De samenzwering van de Bataven onder Claudius Civilis – Rembrandt van Rijn (1662)
‘De Batavieren oovertreffende, in vroomheit, alle deeze volken, bewoonen niet veel van den oever, maar een eilandt des Rynstrooms, zyn eertydts een volk der Catten geweest, en om inlandtsche muitery oovertreeden te dier zeete, daar zy een gedeelte des Roomschen Ryx te worden hadden. Zy blyven noch in eere, en by ’t teeken des aalouden bondtgenootschaps. Want z’en draagen geen smaadt van schatting, nochte de pachter sleit hen. Verschoont van lasten, en zaamelpenningen, en aan een zyde geleidt tot dat men z’in strydt bruike, worden zy alleen als geweer en waapenen, teegens d’oorlogen, bewaart’, aldus de vertaling van P.C. Hooft van het boek ‘Germania’, geschreven door C. Cornelius Tacitus (54-117 n.Chr.).
Tacitus beschrijft de Bataafse opstand onder leiding van Gaius Julius Civilis. Deze begon ten tijde van de burgeroorlog in 68-69 n.Chr. De opstand werd uiteindelijk door de Romeinen neergeslagen, waarna in het jaar 70 het oude bondgenootschap weer in ere werd hersteld. De berichtgeving rondom deze opstand houdt ineens op, omdat het boekvervolg in de loop der eeuwen is zoekgeraakt.
Opmerkelijk is dat praktisch gelijktijdig in Judea de zogenaamde Eerste Joodse Opstand plaatsvond. Deze werd bedwongen door Titus, de oudste zoon van Vespasianus. De val van Jerusalem in 70 n.Chr. markeert het begin van de Joodse Diaspora. Deze oorlog in Judea leverde veel buit op en is uitvoerig afgebeeld op munten. Dat roept de vraag op of ook de Bataafse opstand op munten is terug te vinden: wie heeft munt geslagen naar aanleiding van de Bataafse opstand?
Sestertius van Vespasianus met vermelding van ‘Judaea overwonnen’ uit 71 n.C.
Oorspronkelijk zouden de Bataven in het huidige Hessen hebben gewoond. Volgens Tacitus ontstond binnen de stam der Chatten een hoogoplopend conflict, waarna een deel van de stam besloot te vertrekken naar nieuwe gebieden. Tijdens de verovering van Gallië door Julius Caesar tussen 58-49 v.Chr., zouden de Bataven een verbond hebben gesloten met de Romeinen.
Aureus van Julius Caesar, geslagen tijdens de Gallische Oorlog (52-48 v.C.)
Op voorstel van de Romeinen zouden zij een gebied krijgen tussen Maas en Waal, de huidige Betuwe. Waarschijnlijk werd dit gebied eerder bewoond door een Keltische stam, de Eburonen. Na een opstand door hun leider Ambiorix zou de stam bijna geheel uitgemoord zijn. De weinige overgebleven Eburonen zouden als oorspronkelijke, inheemse bevolking uiteindelijk zijn opgegaan in de Bataafse bevolking.

▶ [Doel]
Beantwoord deze vragen over het fragment over de Bataven, elk op een eigen regel:
(a) In welk jaar werd het oude bondgenootschap weer in ere hersteld?
(b) Door wie werd de Eerste Joodse Opstand bedwongen?
(c) Welke Keltische stam woonde waarschijnlijk eerder in het gebied tussen Maas en Waal?

▶ [Aangeleverde items]
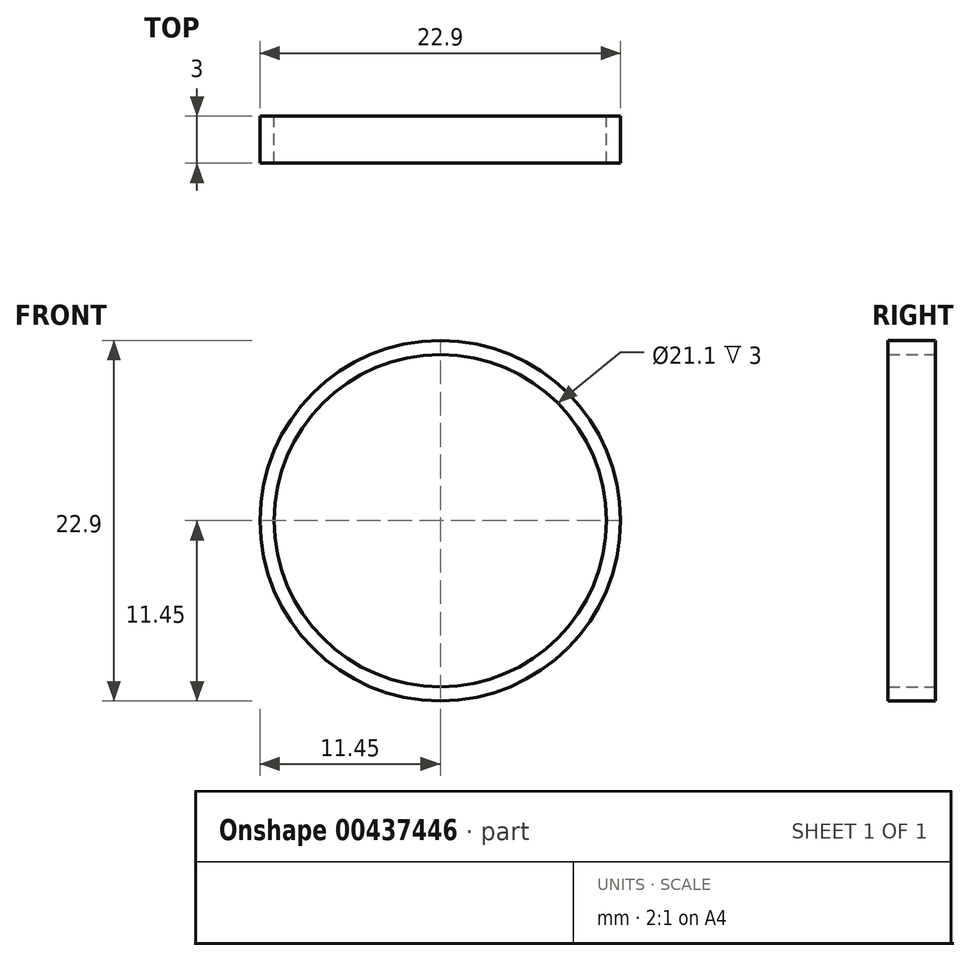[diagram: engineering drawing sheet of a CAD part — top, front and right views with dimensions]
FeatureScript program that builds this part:
annotation { "Feature Type Name" : "Feature", "Feature Type Description" : "" }
export const myFeature = defineFeature(function(context is Context, id is Id, definition is map)
    precondition{}
    {
        {
            var Q0;
            Q0=qCreatedBy(makeId("Front.planeOp"),FACE);
            var sketch = newSketch(context, id + "F0", { "sketchPlane" : qUnion([Q0])});
            skCircle(sketch, "E0", {"center": v(0, 0) * mm, "radius": 10.55 * mm});
            skCircle(sketch, "E1", {"center": v(0, 0) * mm, "radius": 11.45 * mm});
            skSolve(sketch);
        }
        {
            var Q0;
            Q0=makeQuery(id+"F0.imprint","IMPRINT",FACE,{"disambiguationData":[TD([[makeQuery(id+"F0.imprint","IMPRINT",EDGE,{"derivedFrom":sQuery(id+"F0.wireOp",EDGE,"E0")}),-1.0]])]});
            extrude(context, id + "F1", {"entities" : qUnion([Q0]), "depth" : 3 * mm});
        }
    });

▶ [Het resultaat]
(a) In het jaar 70.
(b) Door Titus, de oudste zoon van Vespasianus.
(c) De Eburonen.